━━ INFORMATION
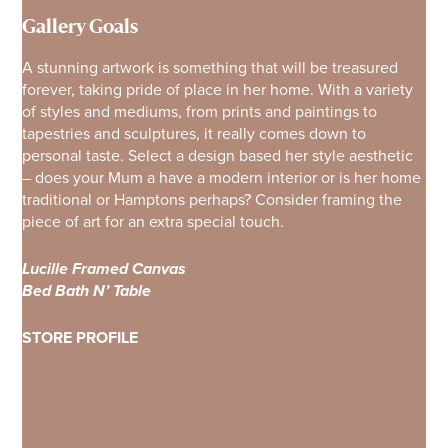
Gallery Goals
A stunning artwork is something that will be treasured
forever, taking pride of place in her home. With a variety
of styles and mediums, from prints and paintings to
tapestries and sculptures, it really comes down to
personal taste. Select a design based her style aesthetic
– does your Mum a have a modern interior or is her home
traditional or Hamptons perhaps? Consider framing the
piece of art for an extra special touch.
Lucille Framed Canvas
Bed Bath N’ Table
STORE PROFILE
━━━━
## BRIEF
Locate the lines above that hold the word "home". Show every one of them.

## THE COMPLETED TASK
forever, taking pride of place in her home. With a variety
– does your Mum a have a modern interior or is her home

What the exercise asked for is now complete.